Victoria Monument, Liverpool
Victoria Monument, Liverpool

The Queen Victoria Monument is a large neo-Baroque or Beaux-Arts monument built over the former site of Liverpool Castle at Derby Square in Liverpool. A large ensemble featuring 26 bronze figures by C. J. Allen (some in New Sculpture style), it was designed by F. M. Simpson of the Liverpool School of Architecture, in collaboration with the local architectural firm of Willink and Thicknesse and built of Portland stone. The foundation stone was laid on 11 October 1902 by Field Marshal Lord Roberts, Commander-in-Chief of the Forces. The monument was unveiled on 27 September 1906. It is a Grade II Listed structure, a preservation category for structures of special public interest. Sharples and Pollard, in the Liverpool volume of the Pevsner Architectural Guides, describe the work as Allen's greatest, and as one of the most ambitious monuments to Queen Victoria.There are four groups of figures around the pedestal, representing agriculture, commerce, industry and education. Among the figures representing education is a statue modelled on Sir Oliver Lodge. A large (4.42 metres (14.5 ft)) statue of Queen Victoria is at the centre, centred in four groups of columns which support a baldacchino-like open dome (which Terry Cavanagh called the monument's "least successful feature"). On top of the column groups are four allegorical figures representing justice, wisdom, charity, and peace.

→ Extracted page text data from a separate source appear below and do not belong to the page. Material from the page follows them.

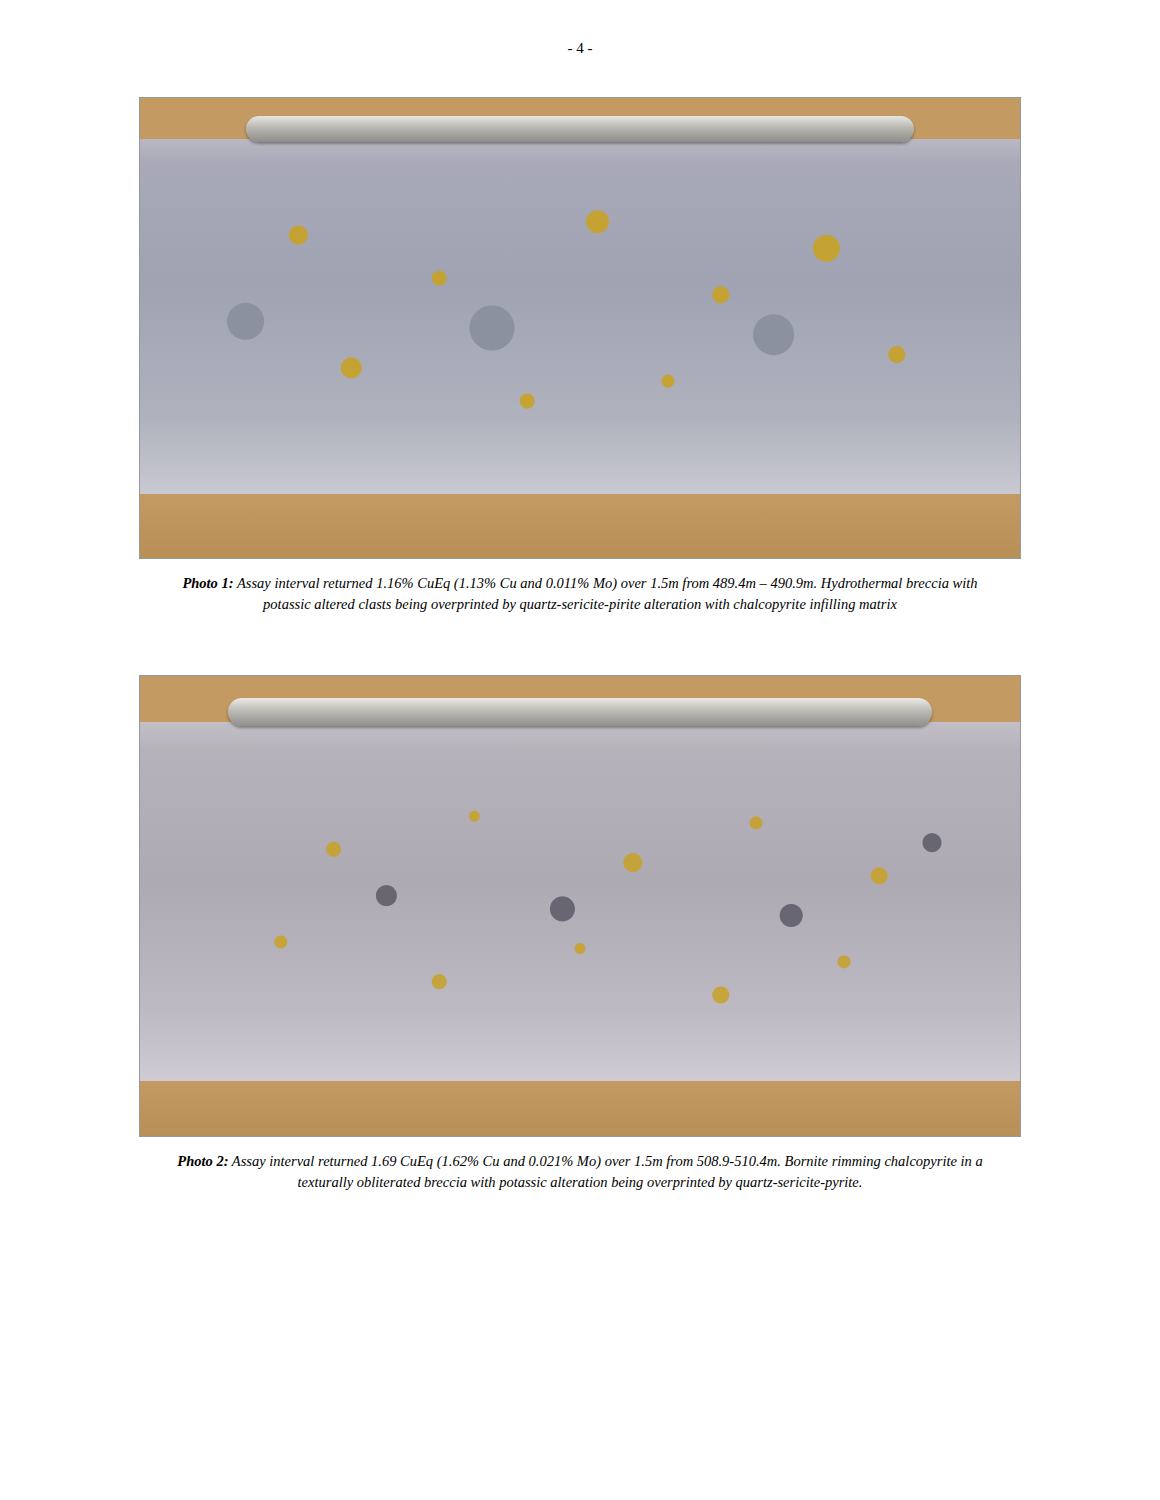- 4 -
Photo 1: Assay interval returned 1.16% CuEq (1.13% Cu and 0.011% Mo) over 1.5m from 489.4m – 490.9m. Hydrothermal breccia with potassic altered clasts being overprinted by quartz-sericite-pirite alteration with chalcopyrite infilling matrix
Photo 2: Assay interval returned 1.69 CuEq (1.62% Cu and 0.021% Mo) over 1.5m from 508.9-510.4m. Bornite rimming chalcopyrite in a texturally obliterated breccia with potassic alteration being overprinted by quartz-sericite-pyrite.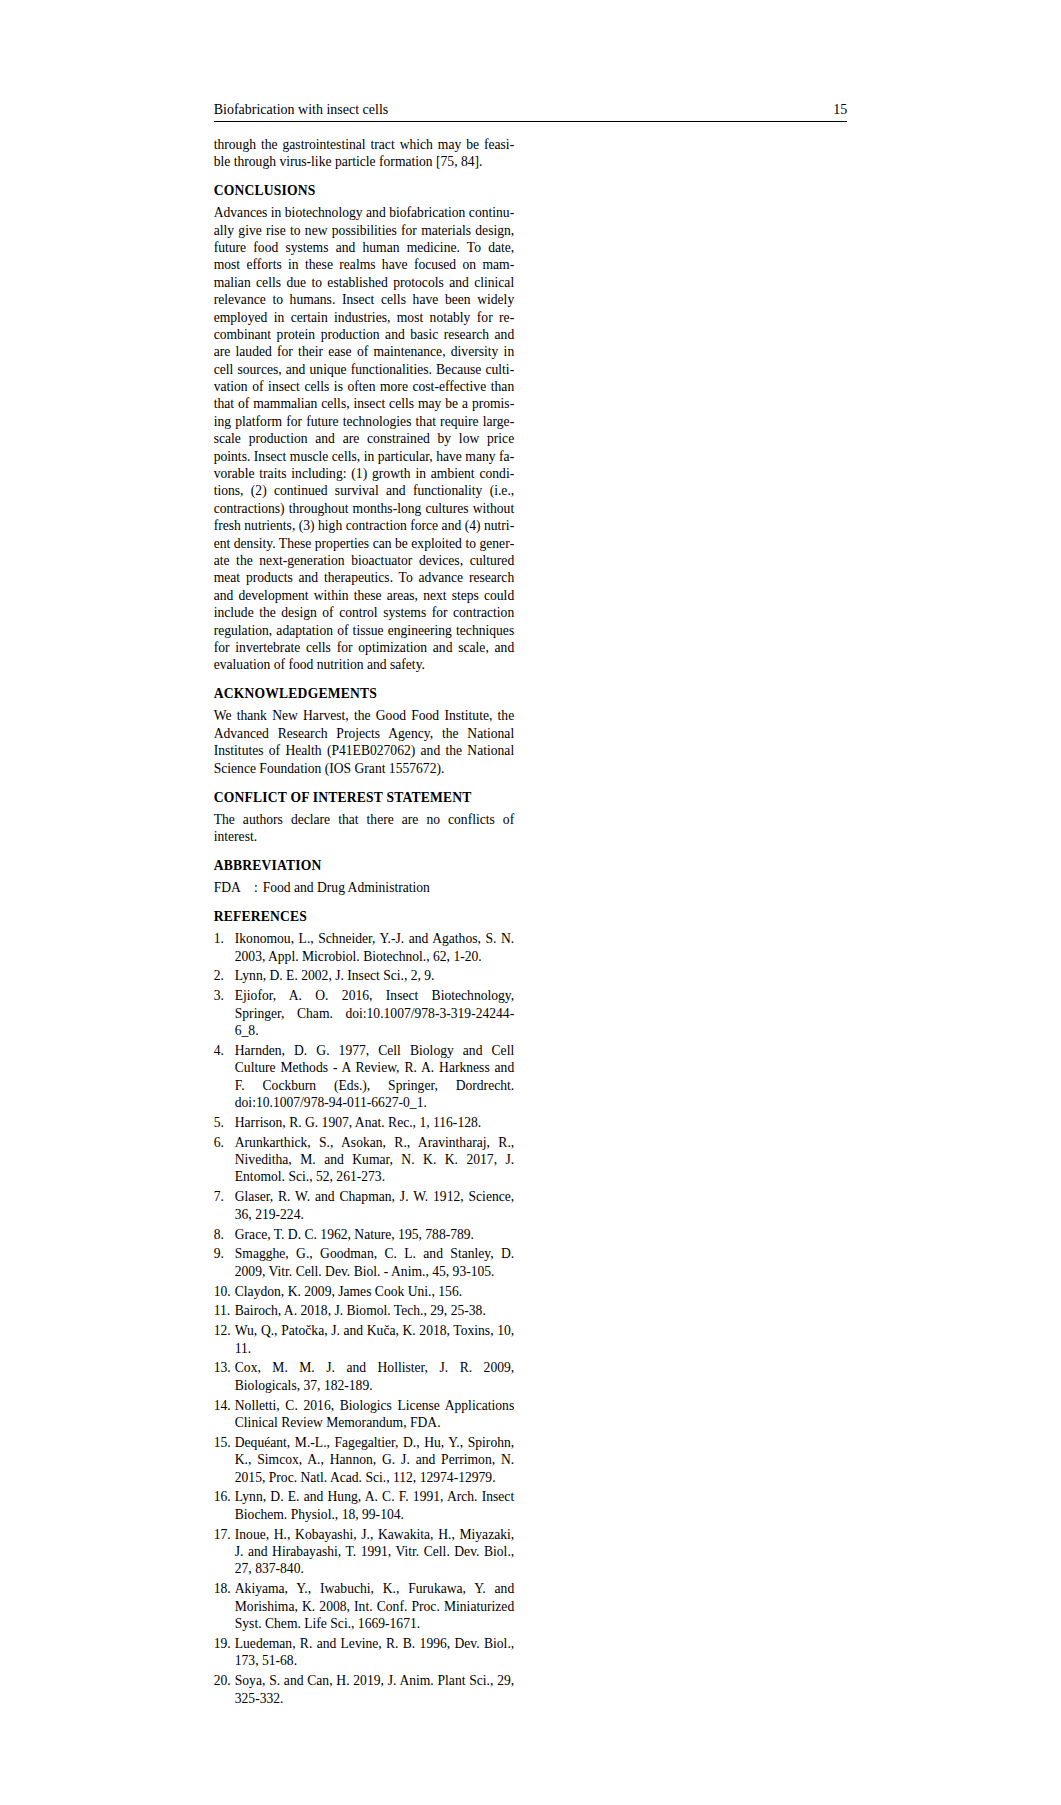Biofabrication with insect cells 15
through the gastrointestinal tract which may be feasible through virus-like particle formation [75, 84].
Conclusions
Advances in biotechnology and biofabrication continually give rise to new possibilities for materials design, future food systems and human medicine. To date, most efforts in these realms have focused on mammalian cells due to established protocols and clinical relevance to humans. Insect cells have been widely employed in certain industries, most notably for recombinant protein production and basic research and are lauded for their ease of maintenance, diversity in cell sources, and unique functionalities. Because cultivation of insect cells is often more cost-effective than that of mammalian cells, insect cells may be a promising platform for future technologies that require large-scale production and are constrained by low price points. Insect muscle cells, in particular, have many favorable traits including: (1) growth in ambient conditions, (2) continued survival and functionality (i.e., contractions) throughout months-long cultures without fresh nutrients, (3) high contraction force and (4) nutrient density. These properties can be exploited to generate the next-generation bioactuator devices, cultured meat products and therapeutics. To advance research and development within these areas, next steps could include the design of control systems for contraction regulation, adaptation of tissue engineering techniques for invertebrate cells for optimization and scale, and evaluation of food nutrition and safety.
Acknowledgements
We thank New Harvest, the Good Food Institute, the Advanced Research Projects Agency, the National Institutes of Health (P41EB027062) and the National Science Foundation (IOS Grant 1557672).
Conflict of interest statement
The authors declare that there are no conflicts of interest.
Abbreviation
FDA: Food and Drug Administration
References
Ikonomou, L., Schneider, Y.-J. and Agathos, S. N. 2003, Appl. Microbiol. Biotechnol., 62, 1-20.
Lynn, D. E. 2002, J. Insect Sci., 2, 9.
Ejiofor, A. O. 2016, Insect Biotechnology, Springer, Cham. doi:10.1007/978-3-319-24244-6_8.
Harnden, D. G. 1977, Cell Biology and Cell Culture Methods - A Review, R. A. Harkness and F. Cockburn (Eds.), Springer, Dordrecht. doi:10.1007/978-94-011-6627-0_1.
Harrison, R. G. 1907, Anat. Rec., 1, 116-128.
Arunkarthick, S., Asokan, R., Aravintharaj, R., Niveditha, M. and Kumar, N. K. K. 2017, J. Entomol. Sci., 52, 261-273.
Glaser, R. W. and Chapman, J. W. 1912, Science, 36, 219-224.
Grace, T. D. C. 1962, Nature, 195, 788-789.
Smagghe, G., Goodman, C. L. and Stanley, D. 2009, Vitr. Cell. Dev. Biol. - Anim., 45, 93-105.
Claydon, K. 2009, James Cook Uni., 156.
Bairoch, A. 2018, J. Biomol. Tech., 29, 25-38.
Wu, Q., Patočka, J. and Kuča, K. 2018, Toxins, 10, 11.
Cox, M. M. J. and Hollister, J. R. 2009, Biologicals, 37, 182-189.
Nolletti, C. 2016, Biologics License Applications Clinical Review Memorandum, FDA.
Dequéant, M.-L., Fagegaltier, D., Hu, Y., Spirohn, K., Simcox, A., Hannon, G. J. and Perrimon, N. 2015, Proc. Natl. Acad. Sci., 112, 12974-12979.
Lynn, D. E. and Hung, A. C. F. 1991, Arch. Insect Biochem. Physiol., 18, 99-104.
Inoue, H., Kobayashi, J., Kawakita, H., Miyazaki, J. and Hirabayashi, T. 1991, Vitr. Cell. Dev. Biol., 27, 837-840.
Akiyama, Y., Iwabuchi, K., Furukawa, Y. and Morishima, K. 2008, Int. Conf. Proc. Miniaturized Syst. Chem. Life Sci., 1669-1671.
Luedeman, R. and Levine, R. B. 1996, Dev. Biol., 173, 51-68.
Soya, S. and Can, H. 2019, J. Anim. Plant Sci., 29, 325-332.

Atop the dome itself is a large figure representing fame.In 2002, as part of the Liverpool Biennial festival, Japanese artist Tatsurou Bashi (b. 1960) created a hotel room around the statue of the Queen entitled Villa Victoria, in which paying guests could spend a night.

Liverpool Town Hall
Liverpool Town Hall

Liverpool Town Hall stands in High Street at its junction with Dale Street, Castle Street, and Water Street in Liverpool, Merseyside, England. It is recorded in the National Heritage List for England as a designated Grade I listed building, and described in the list as "one of the finest surviving 18th-century town halls". The authors of the Buildings of England series refer to its "magnificent scale", and consider it to be "probably the grandest ...suite of civic rooms in the country", and "an outstanding and complete example of late Georgian decoration".It is not an administrative building but a civic suite, Lord Mayor's parlour and Council chamber; local government administration is centred at the nearby Cunard Building. The town hall was built between 1749 and 1754 to a design by John Wood the Elder replacing an earlier town hall nearby. An extension to the north designed by James Wyatt was added in 1785. Following a fire in 1795 the hall was largely rebuilt and a dome designed by Wyatt was built. Minor alterations have subsequently been made. The streets surrounding its site have altered since its initiation, notably when viewed from Castle Street, the south-side, it appears as off-centre. This is because Water Street which ran to the junction with Dale Street, the west-east axis, was continuous and built up across the junction so that the town hall was not visible originally from that aspect. The structures were removed 150 years after this to expose the building from this position. The ground floor contains the city's Council Chamber and a Hall of Remembrance for the Liverpool servicemen killed in the First World War. The upper floor consists of a suite of lavishly decorated rooms which are used for a variety of events and functions. Conducted tours of the building are arranged for the general public and the hall is licensed for weddings.